Auf der Suche nach den verlorenen Zeichen – Monotypien von Athene Galiciadis
Seit 2022 besitzt die Graphische Sammlung ETH Zürich sechs Monotypien von Athene Galiciadis (*1978). Diese sind Teil einer Werkgruppe, die die Schweizer Künstlerin als Vorarbeit für ein Künstlerbuch entwickelt hat. Darin geht sie den geheimnisvollen Ursprüngen von Zeichen nach und taucht dabei tief im «Hintergründigen» von Raum und Zeit ein. Als Inspirationsquelle hat ihr dabei die Zeichenmethode und Formensprache von Emma Kunz (1892–1963) gedient.
Schon als Kind soll Athene Galiciadis lieber in Bildern als in Wörtern gedacht haben. Auch ihr späteres künstlerisches Werk ist geprägt von Zeichen und Symbolen.
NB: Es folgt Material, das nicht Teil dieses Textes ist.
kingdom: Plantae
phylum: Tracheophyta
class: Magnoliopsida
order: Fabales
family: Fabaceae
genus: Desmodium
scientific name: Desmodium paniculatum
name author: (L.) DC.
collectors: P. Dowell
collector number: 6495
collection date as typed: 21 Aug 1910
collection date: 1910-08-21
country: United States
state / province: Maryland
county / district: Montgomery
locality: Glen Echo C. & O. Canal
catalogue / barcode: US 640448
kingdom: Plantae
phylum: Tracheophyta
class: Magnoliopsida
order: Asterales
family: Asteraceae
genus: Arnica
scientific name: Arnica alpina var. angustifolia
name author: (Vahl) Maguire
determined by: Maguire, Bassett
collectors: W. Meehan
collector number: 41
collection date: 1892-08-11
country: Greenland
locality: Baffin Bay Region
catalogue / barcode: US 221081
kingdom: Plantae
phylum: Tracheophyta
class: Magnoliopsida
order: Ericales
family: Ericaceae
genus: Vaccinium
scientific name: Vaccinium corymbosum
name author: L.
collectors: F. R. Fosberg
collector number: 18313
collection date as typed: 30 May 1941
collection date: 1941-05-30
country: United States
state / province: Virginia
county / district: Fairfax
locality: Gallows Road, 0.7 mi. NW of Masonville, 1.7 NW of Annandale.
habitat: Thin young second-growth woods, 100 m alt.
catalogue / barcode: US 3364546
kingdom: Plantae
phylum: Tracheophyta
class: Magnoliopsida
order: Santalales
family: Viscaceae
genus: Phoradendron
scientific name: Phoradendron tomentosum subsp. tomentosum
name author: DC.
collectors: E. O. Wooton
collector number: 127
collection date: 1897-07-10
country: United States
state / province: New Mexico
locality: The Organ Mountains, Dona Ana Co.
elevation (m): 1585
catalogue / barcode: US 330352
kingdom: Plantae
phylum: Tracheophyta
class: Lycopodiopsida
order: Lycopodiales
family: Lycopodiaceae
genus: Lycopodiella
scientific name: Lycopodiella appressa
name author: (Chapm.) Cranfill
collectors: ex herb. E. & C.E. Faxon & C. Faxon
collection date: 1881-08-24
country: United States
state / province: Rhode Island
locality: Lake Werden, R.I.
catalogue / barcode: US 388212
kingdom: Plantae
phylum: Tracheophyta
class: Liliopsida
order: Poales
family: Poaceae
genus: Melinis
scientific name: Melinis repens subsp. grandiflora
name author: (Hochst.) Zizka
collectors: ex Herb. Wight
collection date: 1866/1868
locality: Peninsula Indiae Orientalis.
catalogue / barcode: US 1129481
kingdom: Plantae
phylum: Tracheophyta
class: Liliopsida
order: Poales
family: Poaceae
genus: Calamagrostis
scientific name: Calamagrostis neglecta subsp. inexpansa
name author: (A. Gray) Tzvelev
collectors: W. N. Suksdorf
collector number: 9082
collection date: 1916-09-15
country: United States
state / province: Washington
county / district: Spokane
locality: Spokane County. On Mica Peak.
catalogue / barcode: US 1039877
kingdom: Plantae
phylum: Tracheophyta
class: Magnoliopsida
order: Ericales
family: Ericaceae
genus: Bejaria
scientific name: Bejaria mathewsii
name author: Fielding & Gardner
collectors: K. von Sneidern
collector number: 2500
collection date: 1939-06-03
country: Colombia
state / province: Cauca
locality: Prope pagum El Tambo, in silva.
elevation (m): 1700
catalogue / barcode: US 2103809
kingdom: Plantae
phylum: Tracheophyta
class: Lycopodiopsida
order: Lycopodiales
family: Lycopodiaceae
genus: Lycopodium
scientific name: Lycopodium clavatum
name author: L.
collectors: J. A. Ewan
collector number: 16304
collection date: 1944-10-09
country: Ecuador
In den farbigen Linolschnitten, in denen sie spielerisch Kombinationen von einfachen Formen durchspielt, weiss sie die geometrische Strenge mit Lust an der Abweichung zu durchbrechen. Im Rahmen des Publikationsprojektes für die Edition Patrick Frey hat sich Galiciadis 2018 für einmal intensiv mit dem Werk der Künstlerin, Heilerin und Forscherin Emma Kunz beschäftigt und sich dabei auf deren reiches und hintergründiges Werk eingelassen, das in eindrücklicher Art und Weise Kunst, Wissenschaft und Religion verbindet. Im Vorfeld ist eine Reihe von Monotypien entstanden, in deren Zentrum rätselhafte Gebilde stehen.
Neuartige Zeichnungsmethode
Am Fusse des Säntis, wo sich Kunz 1938 zurückgezogen hatte, widmete sich die Visionärin dem Verständnis der Naturgesetze und versenkte sich in die Zeichnungsarbeit. Sie begann ihr umfangreiches Wissen um die spirituellen und magnetischen Kräfte der Natur mit Hilfe eines Pendels auf Millimeterpapier zu dokumentieren. Ausgehend von einer konkreten Frage stellte sie sich in hoher Konzentration vors Papier und lotete mit ihrem Pendel die Zeichenfläche aus, hielt Punkte und Richtungen mit Farbstiften fest, die sie später zu hochkomplexen geometrischen Kompositionen fügte. Als Reverenz lässt Galiciadis Emma Kunz gar wiedererstehen, so wie diese 1958 an ihrem Arbeitsplatz in Waldstatt von Werner Schoch fotografiert worden ist.
Reenactment mit Glaspyramide
Doch Galiciadis betreibt in ihrer eigenen Klausel, ihrem Atelier in Schlieren, nicht nur ein «Reenactment», sondern gleich auch eine ähnliche Recherche wie das Vorbild, als sie sich an die Auswertung der ihrerseits wahrgenommenen Schwingungen macht. An Acrylic Glass Pyramid and Three Pendulums Attached to a Triangle on a Table – so der Titel der Publikation, beschreibt die eigenwillige Konstruktion der Künstlerin, die ihr die Koordinaten- und Kulminationspunkte liefern soll, die sich zu seltsam archaisch anmutenden Spiralen, Mustern und Geflechten im Buch verbinden. Allerdings entstehen die haarfeinen Strukturen im zartem Rosa erst im zweiten Schritt, nämlich als digitale Umsetzung der analogen Vorlagen der Künstlerin. Diese erschafft sie als fragile Zeichnungen mit Farbstiften auf weissem Papier, das sie auf eine mit Farbe bemalte Platte legt. Der Abdruck der oft spiralartigen Figuren zeichnet sich dann mal als dunkler Umriss, mal als deren Geist vor einem farbigen Hintergrund ab. Wie kodierte Wissensformen steigen die geflochtenen Kürzel aus den Tiefen einer anderen Zeit auf.